HOW TO COMPLETE THIS TASK
For each entry below, copy the text exactly and leave out any picture.

EXCERPTED DATA
▼▼▼

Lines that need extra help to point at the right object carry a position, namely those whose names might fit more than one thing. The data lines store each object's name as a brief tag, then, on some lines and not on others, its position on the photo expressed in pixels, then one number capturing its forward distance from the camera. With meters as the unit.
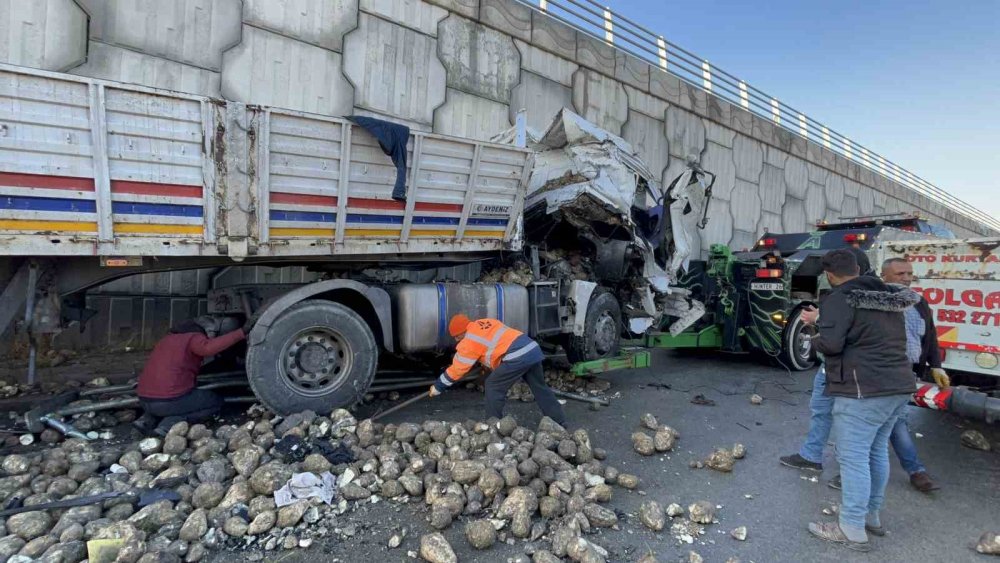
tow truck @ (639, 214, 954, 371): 7.15
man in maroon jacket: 3.83
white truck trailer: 3.24
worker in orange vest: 3.94
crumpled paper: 2.77
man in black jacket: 2.62
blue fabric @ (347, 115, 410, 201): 4.13
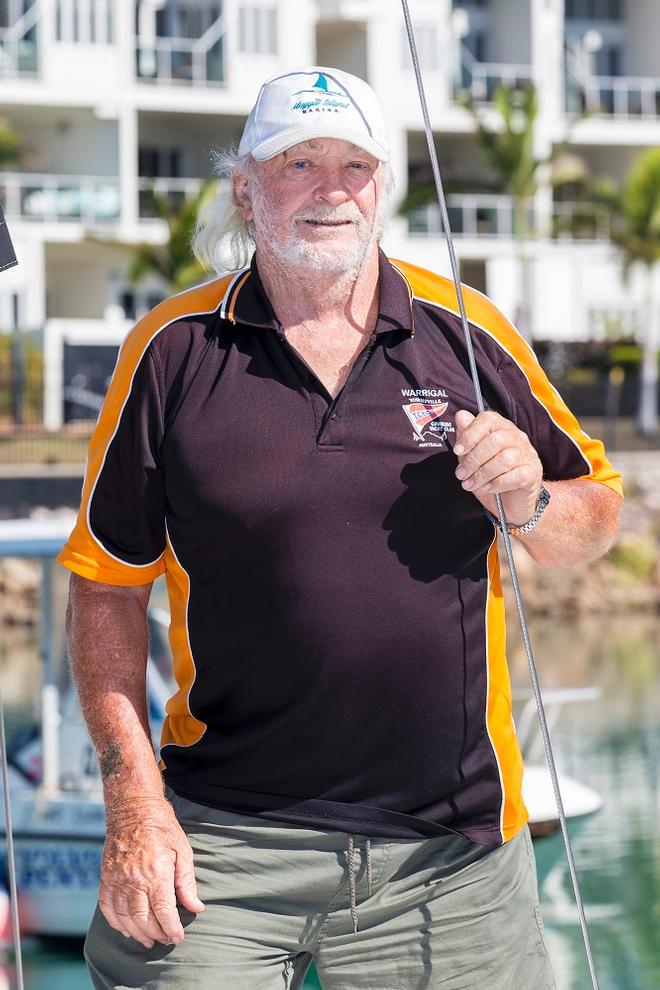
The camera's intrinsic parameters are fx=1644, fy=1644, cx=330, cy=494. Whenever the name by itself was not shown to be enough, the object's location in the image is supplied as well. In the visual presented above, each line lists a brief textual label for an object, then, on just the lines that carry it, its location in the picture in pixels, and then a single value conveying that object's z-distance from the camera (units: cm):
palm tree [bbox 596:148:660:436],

▲▲▲

RESPONSE AREA
Lines that need extra help to point at the right object carry a position, namely those whose names might fit more than one thing. The data lines store each object's name as a brief tag, then, on some lines and not on others, its position on the photo expressed in pixels, then one number capturing its forward distance from the camera. With meters as the unit.
tow truck @ (639, 214, 954, 371): 7.15
man in maroon jacket: 3.83
white truck trailer: 3.24
worker in orange vest: 3.94
crumpled paper: 2.77
man in black jacket: 2.62
blue fabric @ (347, 115, 410, 201): 4.13
The camera's intrinsic parameters are fx=1644, fy=1644, cx=330, cy=494. Whenever the name by itself was not shown to be enough, the object's location in the image is supplied as well. In the visual presented above, each line lists a brief textual label for an object, then, on just the lines that carry it, its location in the picture in pixels, and then a single value conveying that object's z-distance from the camera (units: cm):
palm tree [bbox 596:148:660:436],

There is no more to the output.